Reuters writer Enrico Dela Cruz reported today that, “U.S. corn planting was 4% complete as of Sunday, below the five-year average of 6%, the U.S. Department of Agriculture said in a report issued after CBOT grain markets closed on Monday, and the 5% forecast in a Reuters poll of analysts.”
The Reuters article pointed out that, “The USDA rated 30% of U.S. winter wheat in good-to-excellent condition, down two percentage points from a week ago. The rating was below an average of analyst expectations and the lowest for this time of year since 1996.
“Approximately 69% of the U.S. winter wheat crop was in an area experiencing drought as of April 12, the government said.
“The USDA’s first estimate of soybean progress for 2022 showed planting as 1% complete, matching the average analyst expectation but behind the five-year average of 2%.”
Meanwhile, Bloomberg writers Jen Skerritt and Michael Hirtzer reported yesterday that, “Farmers in Canada, the world’s top canola grower and a major wheat exporter, will probably have to wait to get in their fields this spring after a blast of wintry weather.”
And with respect to Ukraine planting, Dow Jones writer Yusuf Khan reported yesterday that, “Farmers in Ukraine are also planting where they are currently able to but uncertainty remains with fighting in eastern regions such as Donbas likely to exacerbate in the coming days.”
“The war in Ukraine is looking like it's going to make a very serious and potentially long-lasting disruption in world grain markets.”— Bloomberg TV (@BloombergTV) April 18, 2022
Former IMF First Deputy Managing Director and JPMorgan Chase Chief Economist John Lipsky discusses global food imports https://t.co/ELEgVEkd0F pic.twitter.com/5TRbWxnqgp
In addition to price and production related news, Bloomberg writer Ann Koh reported yesterday that, “The war in Ukraine will put further pressure on grain-importing countries in Africa and Asia as a reduced number of vessels for delivering cargoes drives up shipping rates, according to the head of the International Chamber of Shipping.
“About 80 to 100 ships, mostly bulk carriers, have been unable to leave Ukrainian waters for almost two months due to underwater mines and military blockades, ICS Chairman Esben Poulsson said in an interview.
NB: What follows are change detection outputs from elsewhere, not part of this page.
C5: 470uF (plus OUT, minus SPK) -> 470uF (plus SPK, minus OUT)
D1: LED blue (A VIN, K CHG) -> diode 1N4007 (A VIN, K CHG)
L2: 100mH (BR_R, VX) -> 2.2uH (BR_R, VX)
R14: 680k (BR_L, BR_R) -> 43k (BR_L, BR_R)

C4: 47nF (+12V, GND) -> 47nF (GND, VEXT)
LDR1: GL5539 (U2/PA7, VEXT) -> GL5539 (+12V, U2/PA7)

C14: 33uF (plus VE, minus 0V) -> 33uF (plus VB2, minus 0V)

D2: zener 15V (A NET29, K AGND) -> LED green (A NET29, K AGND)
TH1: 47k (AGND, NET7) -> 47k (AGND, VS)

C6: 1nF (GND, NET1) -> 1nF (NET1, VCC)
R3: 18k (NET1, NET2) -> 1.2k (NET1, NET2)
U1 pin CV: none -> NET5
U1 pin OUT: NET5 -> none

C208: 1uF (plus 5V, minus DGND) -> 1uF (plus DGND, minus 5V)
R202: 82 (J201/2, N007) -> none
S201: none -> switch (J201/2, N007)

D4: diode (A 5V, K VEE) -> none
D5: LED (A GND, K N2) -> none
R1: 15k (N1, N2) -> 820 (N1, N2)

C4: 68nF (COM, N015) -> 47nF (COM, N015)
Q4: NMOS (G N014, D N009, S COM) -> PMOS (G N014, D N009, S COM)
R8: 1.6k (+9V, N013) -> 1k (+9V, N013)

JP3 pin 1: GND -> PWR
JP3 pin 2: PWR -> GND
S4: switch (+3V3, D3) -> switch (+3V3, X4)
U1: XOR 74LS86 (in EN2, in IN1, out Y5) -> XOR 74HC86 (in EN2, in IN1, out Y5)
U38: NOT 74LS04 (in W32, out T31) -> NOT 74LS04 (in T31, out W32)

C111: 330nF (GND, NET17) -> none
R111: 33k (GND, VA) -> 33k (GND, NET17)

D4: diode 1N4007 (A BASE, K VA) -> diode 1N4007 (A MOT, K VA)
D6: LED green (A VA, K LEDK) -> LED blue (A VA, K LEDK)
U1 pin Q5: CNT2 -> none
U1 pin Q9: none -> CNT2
Bulk freight rates are rising as owners and charterers price in the fact that ships will be tied up for longer periods.”
A surge in freight rates could further drive up food costs, piling more inflationary pain on consumers and worsening a global hunger crisis.
And today, Bloomberg writers Pratik Parija, Mai Ngoc Chau, and Ditas B Lopez reported that, “Soaring fertilizer costs have rice farmers across Asia scaling back their use, a move that threatens harvests of a staple that feeds half of humanity and could lead to a full-blown food crisis if prices aren’t curbed.”
Also on the issue of fertilizer and shipping, Reuters writer Ana Mano reported yesterday that, “Despite concern that sanctions against Russia would cause a shortfall of fertilizer in Brazil, preliminary shipping data shows orders being fulfilled and vessels heading for Brazil, potentially allowing a normal grain planting season.
“At least 24 vessels carrying almost 678,000 tonnes of Russian fertilizers from ports in the country are expected to reach Brazil in the next weeks, according to preliminary shipping data compiled by Agrinvest Commodities and seen by Reuters on Monday.”